What is an evals engineer?
An evals engineer builds the machinery that measures whether an AI system works: test sets, scoring methods, regression suites, benchmarks, annotation pipelines, and the dashboards that turn model behaviour into numbers a team can act on. Deterministic software gets unit tests — the same input produces the same output, and a test either passes or fails. A model-backed system produces distributions, so "does it work" becomes a statistical question, and answering it repeatably is a full engineering discipline: choosing representative cases, deciding what counts as success, scoring at volume (often with one model grading another), and catching the regression when a prompt change or model upgrade quietly breaks something three workflows away.

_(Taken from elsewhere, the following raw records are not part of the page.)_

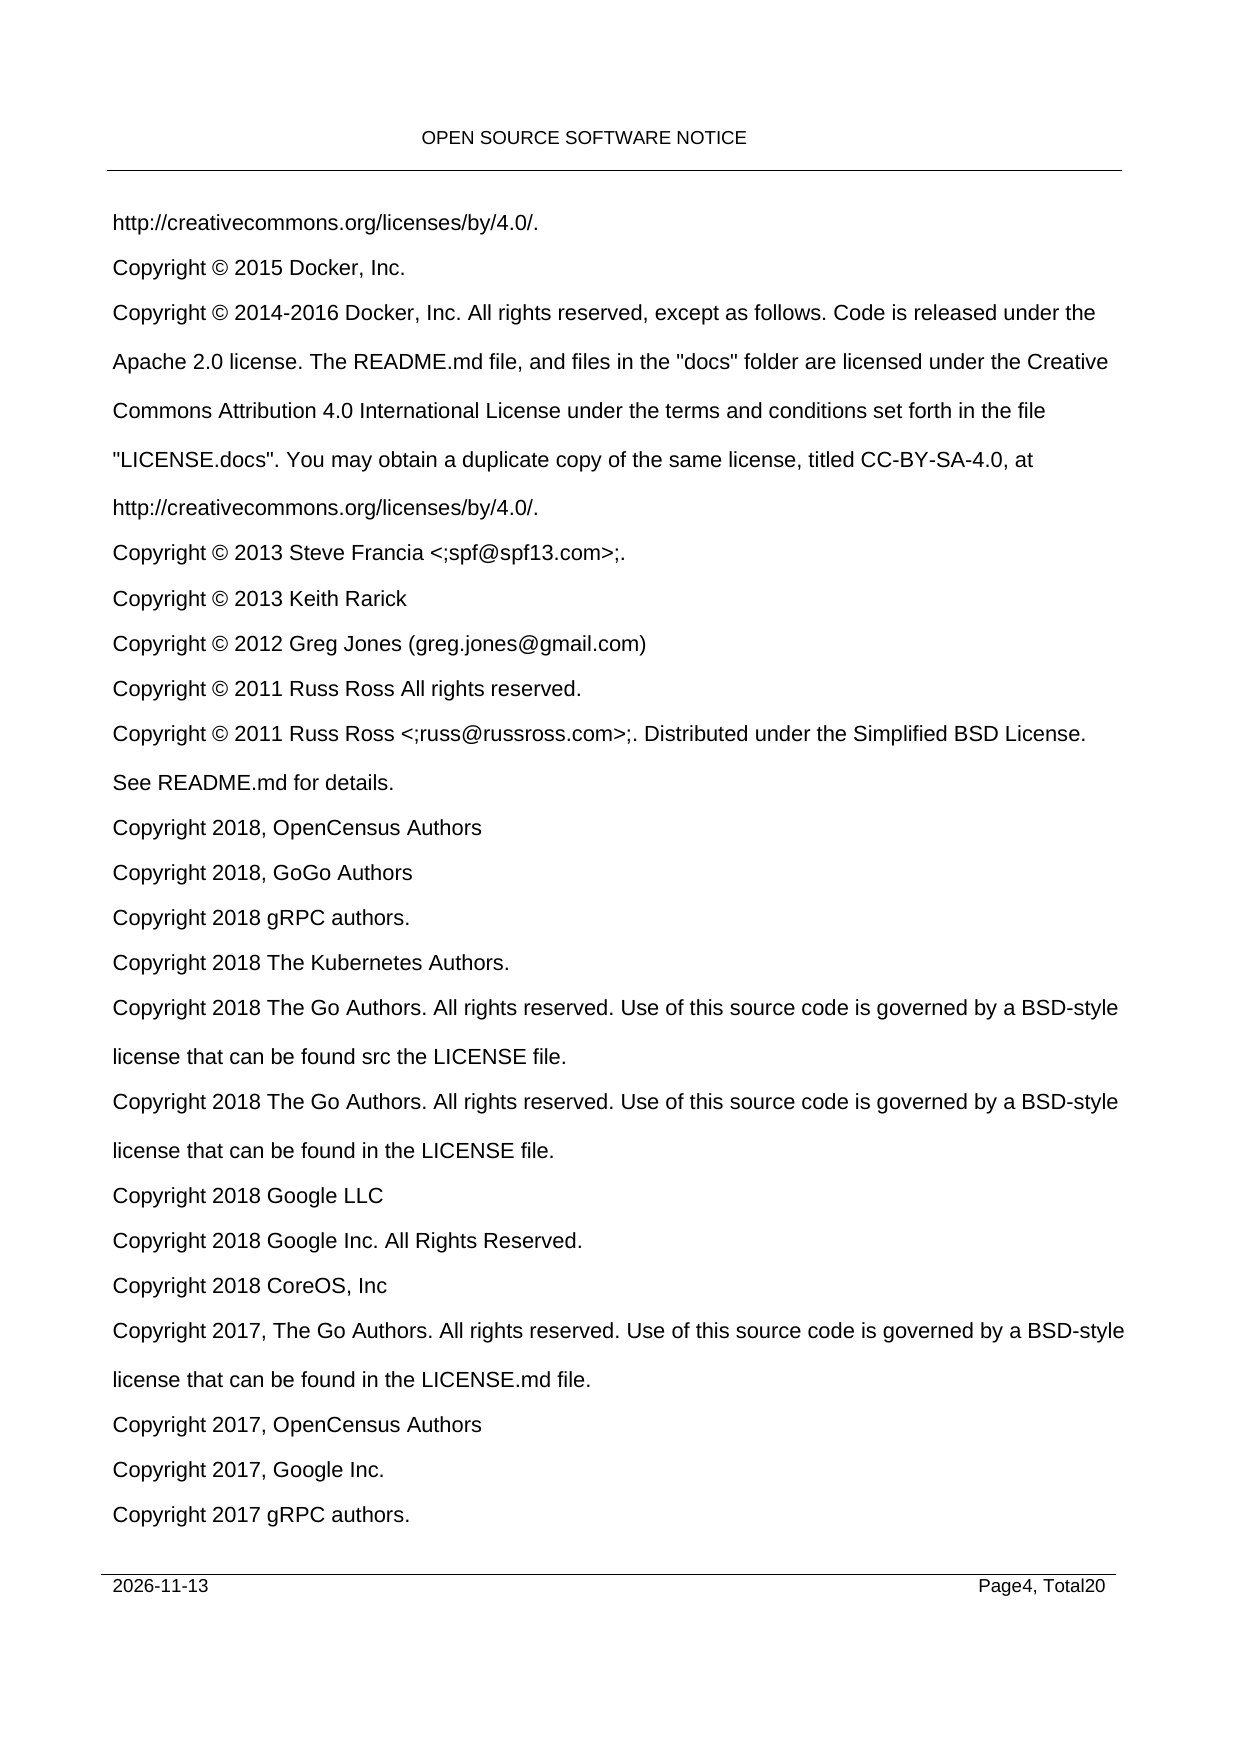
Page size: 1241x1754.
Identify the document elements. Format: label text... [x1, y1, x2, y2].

text Copyright 2018, OpenCensus Authors [112, 811, 1128, 843]
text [112, 206, 1128, 239]
text Copyright 2018 gRPC authors. [112, 901, 1128, 934]
text Copyright 2018 Google Inc. All Rights Reserved. [112, 1224, 1128, 1257]
text Copyright © 2015 Docker, Inc. [112, 251, 1128, 284]
text Copyright 2018 The Go Authors. All rights reserved. Use of this source code is governed by a BSD-style license that can be found src the LICENSE file. [112, 991, 1128, 1073]
text Copyright 2018 The Kubernetes Authors. [112, 946, 1128, 979]
text Copyright 2017, The Go Authors. All rights reserved. Use of this source code is governed by a BSD-style license that can be found in the LICENSE.md file. [112, 1314, 1128, 1396]
text Copyright 2018, GoGo Authors [112, 856, 1128, 888]
text Copyright 2018 CoreOS, Inc [112, 1269, 1128, 1302]
text Copyright © 2011 Russ Ross All rights reserved. [112, 672, 1128, 704]
text Copyright © 2014-2016 Docker, Inc. All rights reserved, except as follows. Code is released under the Apache 2.0 license. The README.md file, and files in the "docs" folder are licensed under the Creative Commons Attribution 4.0 International License under the terms and conditions set forth in the file "LICENSE.docs". You may obtain a duplicate copy of the same license, titled CC-BY-SA-4.0, at http://creativecommons.org/licenses/by/4.0/. [112, 297, 1128, 524]
text Copyright 2017, OpenCensus Authors [112, 1408, 1128, 1441]
text Copyright © 2012 Greg Jones (greg.jones@gmail.com) [112, 627, 1128, 659]
text Copyright 2017 gRPC authors. [112, 1498, 1128, 1531]
text Copyright © 2013 Keith Rarick [112, 582, 1128, 614]
text Copyright © 2011 Russ Ross <;russ@russross.com>;. Distributed under the Simplified BSD License. See README.md for details. [112, 717, 1128, 798]
text Copyright 2018 Google LLC [112, 1179, 1128, 1212]
text Copyright 2017, Google Inc. [112, 1453, 1128, 1486]
text Copyright © 2013 Steve Francia <;spf@spf13.com>;. [112, 537, 1128, 569]
text Copyright 2018 The Go Authors. All rights reserved. Use of this source code is governed by a BSD-style license that can be found in the LICENSE file. [112, 1085, 1128, 1166]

The 27 postings sort into three distinct jobs that share a title fragment. Platform engineering builds evals products for other teams — LangChain's seven openings are all on its AI observability and evals platform (LangSmith), and Datadog is hiring an engineering manager for evaluation and annotation in Paris. Research evals measure frontier models themselves — OpenAI's research engineer for frontier evals and environments, Cohere's model evaluation research roles in Toronto and London, Mercor's benchmarking and failure analysis work. Product quality applies the discipline to a shipping product — Cursor's software engineer for agent evaluation and quality, Glean's machine learning engineers for LLM evals and observability, plus Glean's two "Product Manager, AI Quality" openings, which put a PM title on the same problem. Anthropic's three roles add a fourth flavour worth noting: safeguards evals, where measurement serves safety rather than capability.
Skills and tools
Grounded in the snapshot: "evals" is the tagged skill on 25 of the 27 postings — the category is unusually pure. Underneath it, the platform roles want conventional product engineering (LangChain is hiring frontend, backend, and full-stack separately), the research roles want experimental design and failure analysis (Mercor's title says "Benchmarking, Evals & Failure Analysis" outright), and the product-quality roles want ML engineering plus annotation pipeline experience — Datadog's posting pairs evaluation with annotation explicitly. Statistical literacy is the common floor: you need to know when 200 test cases distinguish two prompts and when they do not. Seniority spreads evenly — 10 mid-level, 5 senior, 3 staff-plus, 9 manager-level — so the category has room at most career stages, including an unusual number of management openings for its size.
How to break in
The discipline is young enough that demonstrated work beats credentials. Build an eval suite for something real — an open-source agent, your own side project — and publish the design decisions: how you chose cases, what you scored, where automated grading disagreed with human judgement, and what regression it caught. That artefact maps directly onto these postings. Engineers arrive from AI engineer and agent engineer roles after living with systems nobody could measure; data and QA backgrounds transfer through the annotation and test-design side.
Adjacent roles: agent ops engineer (evals in production become monitoring — the boundary is thin), AI product manager (they set the quality bar you instrument; Glean hires both on the same team), AI security engineer (safety and adversarial evals border on security testing), AI governance lead (eval evidence is what governance reviews consume), and prompt engineer — a title whose remaining market demand has largely folded into this one.
Skills appearing in real postings
Hiring for this role right now
- LangChain 7 roles San Francisco Careers ↗
- Glean 4 roles Palo Alto Careers ↗
- General Motors 4 roles Detroit Careers ↗
- Anthropic 3 roles San Francisco Careers ↗
- Cohere 3 roles Toronto Careers ↗
Live from the Agentic AI Jobs Index, updated 16 June 2026.
Salary
None of the 27 tracked postings discloses a salary range, and the title is too new for public aggregators to report it separately, so any specific figure would be invented. Compensation in practice follows the engineering bands of the hiring company; the Agentic AI Jobs Index records disclosed ranges across all categories as they appear.